Tetapi barangsiapa menyangkal Aku di depan manusia, ia akan disangkal di depan malaikat-malaikat Allah. Luk 12:9  


Sangat menarik tema kita minggu ini yang membahas sebuah konsep ajaran Tuhan Yesus kepada murid-muridNya, bahwa barang siapa yang mangikut Aku kata Tuhan Yesus harus menyangkal dirinya kalau tidak maka kita juga akan Disangkal. Ada beberapa point yang Tuhan Yesus ingin tekankan bagi kita sebagai perenugan kita minggu ini.

a. Tidak mengakui Tuhan di depan manusia maka Tuhan juga tidak mengakui kita “disangkal” (Luk 12:8). Tuhan Yesus sedang bertanya kepada murid-muridNya apakah kamu mengenal Aku? Artinya jika kita baca dengan teliti pada konteks ini, Tuhan Yesus ingin mengetahui dan mendengar langsung dari mulut para murid apakah mereka benar-benar mengenal Yesus sebagai Mesias Anak Allah. Yesus juga sedang bertanya kepada kita secara pribadi hal yang sama apakah kita mengenal Yesus sebagai Tuhan dan juruselamat. Maka dapat disimpulkan bahwa Yesus membutuh status  pengakuan kita dalam kondisi atau situasi apapun, kalau ya kita mengenal Yesus mari sangkal diri dan ikut Yesus.

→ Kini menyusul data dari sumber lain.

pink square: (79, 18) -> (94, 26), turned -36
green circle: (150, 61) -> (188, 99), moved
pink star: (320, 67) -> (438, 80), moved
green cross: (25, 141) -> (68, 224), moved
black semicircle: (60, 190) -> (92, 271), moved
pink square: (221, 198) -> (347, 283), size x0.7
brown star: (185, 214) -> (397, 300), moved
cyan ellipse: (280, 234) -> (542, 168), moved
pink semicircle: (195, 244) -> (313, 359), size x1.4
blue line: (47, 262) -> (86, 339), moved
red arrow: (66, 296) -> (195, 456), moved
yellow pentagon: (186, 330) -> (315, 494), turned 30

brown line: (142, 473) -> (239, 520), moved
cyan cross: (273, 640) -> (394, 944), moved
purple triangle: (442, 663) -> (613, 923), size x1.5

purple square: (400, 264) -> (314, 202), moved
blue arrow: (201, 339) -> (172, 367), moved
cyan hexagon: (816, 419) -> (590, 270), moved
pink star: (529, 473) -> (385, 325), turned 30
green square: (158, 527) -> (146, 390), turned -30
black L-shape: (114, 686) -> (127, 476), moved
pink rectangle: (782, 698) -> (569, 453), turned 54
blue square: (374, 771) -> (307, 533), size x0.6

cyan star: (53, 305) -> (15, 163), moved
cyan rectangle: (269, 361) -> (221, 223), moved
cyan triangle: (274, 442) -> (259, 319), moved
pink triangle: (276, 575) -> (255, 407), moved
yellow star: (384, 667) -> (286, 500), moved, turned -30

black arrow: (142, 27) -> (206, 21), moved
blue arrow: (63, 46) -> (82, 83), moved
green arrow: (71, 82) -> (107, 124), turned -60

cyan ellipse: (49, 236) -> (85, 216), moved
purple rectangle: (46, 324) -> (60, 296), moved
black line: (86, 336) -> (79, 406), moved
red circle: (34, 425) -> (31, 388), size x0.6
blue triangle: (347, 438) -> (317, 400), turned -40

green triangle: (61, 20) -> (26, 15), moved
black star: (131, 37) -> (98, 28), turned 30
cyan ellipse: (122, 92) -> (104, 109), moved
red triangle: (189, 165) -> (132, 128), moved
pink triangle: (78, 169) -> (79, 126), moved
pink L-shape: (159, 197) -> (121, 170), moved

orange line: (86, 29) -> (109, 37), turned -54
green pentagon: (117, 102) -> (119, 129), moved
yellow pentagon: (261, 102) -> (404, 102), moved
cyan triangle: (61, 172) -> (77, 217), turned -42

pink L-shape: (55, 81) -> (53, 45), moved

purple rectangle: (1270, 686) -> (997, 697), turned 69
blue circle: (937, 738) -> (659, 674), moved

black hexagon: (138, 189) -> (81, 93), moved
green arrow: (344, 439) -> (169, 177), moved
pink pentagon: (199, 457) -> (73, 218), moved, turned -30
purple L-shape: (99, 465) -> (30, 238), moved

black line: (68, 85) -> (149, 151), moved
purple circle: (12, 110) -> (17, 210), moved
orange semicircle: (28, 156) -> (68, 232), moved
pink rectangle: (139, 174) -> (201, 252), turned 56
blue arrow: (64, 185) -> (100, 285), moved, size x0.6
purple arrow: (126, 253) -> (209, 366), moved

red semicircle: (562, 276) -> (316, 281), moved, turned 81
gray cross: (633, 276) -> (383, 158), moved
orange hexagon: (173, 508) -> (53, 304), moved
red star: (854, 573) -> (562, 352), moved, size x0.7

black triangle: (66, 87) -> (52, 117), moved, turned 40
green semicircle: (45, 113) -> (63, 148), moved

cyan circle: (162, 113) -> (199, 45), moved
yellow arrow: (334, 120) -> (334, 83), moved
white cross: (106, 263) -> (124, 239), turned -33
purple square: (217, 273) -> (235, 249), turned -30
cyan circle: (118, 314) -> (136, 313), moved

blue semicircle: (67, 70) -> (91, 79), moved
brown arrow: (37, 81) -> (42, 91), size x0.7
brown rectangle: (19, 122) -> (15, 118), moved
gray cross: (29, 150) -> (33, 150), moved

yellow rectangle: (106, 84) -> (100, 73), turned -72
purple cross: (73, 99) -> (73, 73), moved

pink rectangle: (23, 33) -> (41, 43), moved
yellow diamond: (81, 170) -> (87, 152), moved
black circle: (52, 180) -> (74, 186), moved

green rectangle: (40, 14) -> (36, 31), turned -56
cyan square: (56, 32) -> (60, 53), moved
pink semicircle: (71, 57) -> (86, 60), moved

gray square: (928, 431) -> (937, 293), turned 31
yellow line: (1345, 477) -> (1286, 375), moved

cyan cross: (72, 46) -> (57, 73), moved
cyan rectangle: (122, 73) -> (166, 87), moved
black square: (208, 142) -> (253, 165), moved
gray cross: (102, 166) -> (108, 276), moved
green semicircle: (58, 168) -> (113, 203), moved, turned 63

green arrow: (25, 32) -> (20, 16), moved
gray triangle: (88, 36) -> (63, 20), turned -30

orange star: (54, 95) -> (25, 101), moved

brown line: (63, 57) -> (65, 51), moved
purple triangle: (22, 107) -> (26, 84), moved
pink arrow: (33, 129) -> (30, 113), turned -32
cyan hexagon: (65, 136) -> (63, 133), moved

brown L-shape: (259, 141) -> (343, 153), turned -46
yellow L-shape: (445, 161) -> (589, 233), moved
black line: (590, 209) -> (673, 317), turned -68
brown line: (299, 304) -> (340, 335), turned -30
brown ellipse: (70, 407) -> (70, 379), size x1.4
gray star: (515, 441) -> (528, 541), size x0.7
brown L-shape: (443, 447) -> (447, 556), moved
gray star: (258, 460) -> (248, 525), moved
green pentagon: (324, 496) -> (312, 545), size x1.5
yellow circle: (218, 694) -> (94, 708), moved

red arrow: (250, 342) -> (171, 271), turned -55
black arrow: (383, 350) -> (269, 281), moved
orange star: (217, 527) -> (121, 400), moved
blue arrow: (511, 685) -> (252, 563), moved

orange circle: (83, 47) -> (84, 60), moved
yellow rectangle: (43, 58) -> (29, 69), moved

b. Yesus tidak mengenal orang orang yang menyakal Dia pada hari penghakiman (Luk 12:9). Orang yang tidak mengenal, tidak mengakui Yesus sebagai Tuhan bahkan tidak mau sangkal diri pada masa hidupnya di dunia ini, maka pada waktu hari penghakiman terakhir resiko yang kita terima, Tuhan juga tidak mengenal kita di depan para malaikat-malaikatNya. Artinya orang-orang yang menyangkal Yesus tidak dapat bagian dalam kerajaan sorga. 

c. Orang yang menyangkal Yesus akan Menyesal (Matius 26:69-75). Jangan sama seperti Petrus yang menyangkal Yesus ketika didepan Tuhan Yesus dia berkata aku tidak akan sekali-kali menyangkal Engkau, kemana Engkau pergi kesitu aku pergi. Ketika Tuhan Yesus di tangkap untuk dihakimi, salah seorang bertanya apakah engkau mengenal Dia? dan kamu salah seorang dari mereka? Petrus menjawab aku tidak mengenal Dia dan pada akhirnya Petrus menangis dengan sedihnya.... (Be).